In beiderstädtischer Zeit war „Stadt Lübeck“, das Pendant zu „Stadt Hamburg“, die „lübsche“ Herberge in Bergedorf gewesen, in der zur Zeit der Lübisch-Hamburgischen Doppelherrschaft über Bergedorf und die Vierlande die Lübecker Senatoren Quartier nahmen, wenn sie zur „Visitation“ in Bergedorf waren. Die Senatoren waren allerdings nicht die hochrangigsten Gäste in diesem Hause: hier nächtigten 1682 der Große Kurfürst, 1838 König Ernst August von Hannover und 1848 Kronprinz Wilhelm von Preußen, wie aus Zu Gast in Bergedorf (dies auch die Quelle für die weiteren Angaben) und Das alte Bergedorfer Stadtbild zu erfahren ist.

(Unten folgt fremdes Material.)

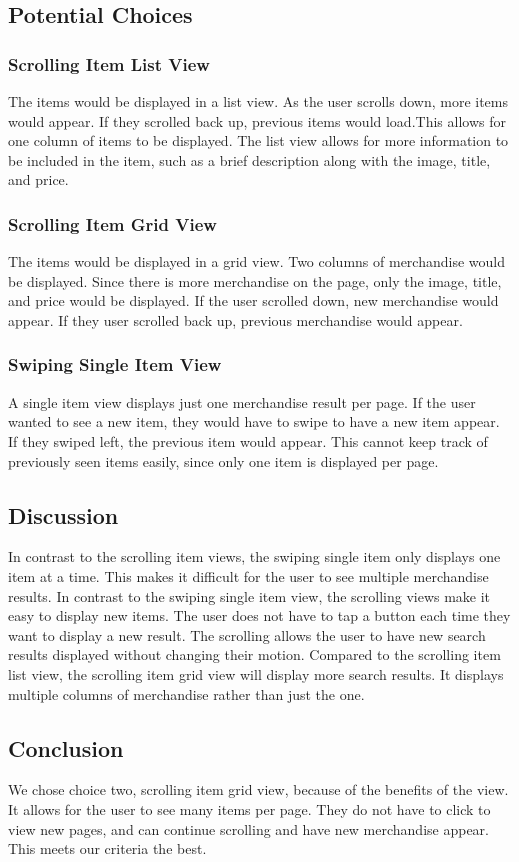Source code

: \documentclass[onecolumn, draftclsnofoot,10pt, compsoc]{IEEEtran}
\begin{document}
\subsection{Potential Choices}

\subsubsection{Scrolling Item List View}
The items would be displayed in a list view. As the user scrolls down, more items would appear. If they scrolled back up, previous items would load.This allows for one column of items to be displayed. The list view allows for more information to be included in the item, such as a brief description along with the image, title, and price.

\subsubsection{Scrolling Item Grid View}
The items would be displayed in a grid view. Two columns of merchandise would be displayed. Since there is more merchandise on the page, only the image, title, and price would be displayed. If the user scrolled down, new merchandise would appear. If they user scrolled back up, previous merchandise would appear.

\subsubsection{Swiping Single Item View}
A single item view displays just one merchandise result per page. If the user wanted to see a new item, they would have to swipe to have a new item appear. If they swiped left, the previous item would appear. This cannot keep track of previously seen items easily, since only one item is displayed per page.

\subsection{Discussion}
In contrast to the scrolling item views, the swiping single item only displays one item at a time. This makes it difficult for the user to see multiple merchandise results. In contrast to the swiping single item view, the scrolling views make it easy to display new items. The user does not have to tap a button each time they want to display a new result. The scrolling allows the user to have new search results displayed without changing their motion. Compared to the scrolling item list view, the scrolling item grid view will display more search results. It displays multiple columns of merchandise rather than just the one.

\subsection{Conclusion}
We chose choice two, scrolling item grid view, because of the benefits of the view. It allows for the user to see many items per page. They do not have to click to view new pages, and can continue scrolling and have new merchandise appear. This meets our criteria the best.

 

\end{document}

1915 aber diente das (1912) von der Stadt Bergedorf angekaufte Gebäude einem profaneren Zweck, nämlich als Zentrale der Kriegsfürsorge Bergedorf: Volksküche (für einen Teil des Volks, s.u.), Waren- und Milchausgabestelle sowie Kriegsschreibstube des Bergedorfer Frauenvereins.
Autor des Zeitungsartikels oben war wohl Gustav Weitkamp (siehe den Beitrag Von altem Zopf und Hütefässern), dem sich hier eine Gelegenheit bot, seine „patriotische“ Einstellung auszubreiten – ob er in seinen Ausschmückungen eine Stimmung beschrieb oder diese hervorrufen bzw. verstärken wollte, sei dahingestellt, aber dass er als Kriegsziel nur noch ein „Durchhalten bis zum ehrenvollen Frieden“ angab, zeigt deutlich, dass die Hoffnung auf einen Siegfrieden geschwunden war.

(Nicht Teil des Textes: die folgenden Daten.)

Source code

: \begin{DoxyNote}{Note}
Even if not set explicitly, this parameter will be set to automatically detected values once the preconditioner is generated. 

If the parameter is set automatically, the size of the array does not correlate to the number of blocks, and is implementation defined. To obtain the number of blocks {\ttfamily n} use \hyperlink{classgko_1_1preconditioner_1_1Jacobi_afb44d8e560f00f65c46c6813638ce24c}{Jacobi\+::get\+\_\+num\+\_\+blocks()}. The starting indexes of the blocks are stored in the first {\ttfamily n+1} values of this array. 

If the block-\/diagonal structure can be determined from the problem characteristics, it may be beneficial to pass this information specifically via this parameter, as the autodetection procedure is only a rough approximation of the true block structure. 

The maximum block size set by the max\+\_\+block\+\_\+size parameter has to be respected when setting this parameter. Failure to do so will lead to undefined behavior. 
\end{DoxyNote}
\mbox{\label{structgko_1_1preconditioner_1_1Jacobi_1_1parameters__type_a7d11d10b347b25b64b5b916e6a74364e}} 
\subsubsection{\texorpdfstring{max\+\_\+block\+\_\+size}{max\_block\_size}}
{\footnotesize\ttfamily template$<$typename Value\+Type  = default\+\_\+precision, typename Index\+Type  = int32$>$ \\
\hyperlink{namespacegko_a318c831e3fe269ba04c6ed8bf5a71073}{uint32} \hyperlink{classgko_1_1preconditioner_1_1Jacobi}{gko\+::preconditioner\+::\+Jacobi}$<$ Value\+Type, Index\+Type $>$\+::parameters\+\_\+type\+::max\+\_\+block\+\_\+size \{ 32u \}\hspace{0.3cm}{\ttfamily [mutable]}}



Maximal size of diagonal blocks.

Lesenswert ist der Artikel wegen der Details, die Weitkamp en passant erwähnte: die Zahl der ausgegebenen Essensportionen an Soldatenfamilien war erneut gestiegen (720 pro Tag gegenüber 571 im Juli, siehe den Beitrag Nach einem Jahr), für weitere bedürftige Personen gab es nur die Küchenreste. Der während des Krieges eingerichtete Knabenhort hatte seine Existenz der zunehmenden Erwerbsarbeit von Frauen zu verdanken. Und nie zuvor hatte die Bergedorfer Zeitung die Zahl der Bergedorfer genannt, die in Kriegsgefangenschaft geraten waren: es waren „über hundert“.
Erstmals erwähnt wurde „Stadt Lübeck“ anlässlich eines Verkaufs im Jahre 1557; die nachfolgend wiedergegebene Ansicht war die der lübschen Herberge (nach 1645), in der die fürstlichen Reisenden nächtigten.
Der vordere Teil wurde 1883 durch einen Neubau ersetzt, dem eine insgesamt nur kurze Lebensdauer beschieden war, ab 1919 als Jugendheim des Arbeiter-Jugendbundes, denn 1928 erfolgte der Abriss für die im Zeitungsartikel so genannte „Verbreiterung des Kuhbergs“, des schmalen Gässchens zwischen „Stadt Lübeck“ und „Stadt Hamburg“, tatsächlich der Ausgangspunkt der sogenannten „Durchbruchstraße I“, der heutigen Vierlandenstraße (Siehe hierzu Die Zerstörung von Alt-Bergedorf).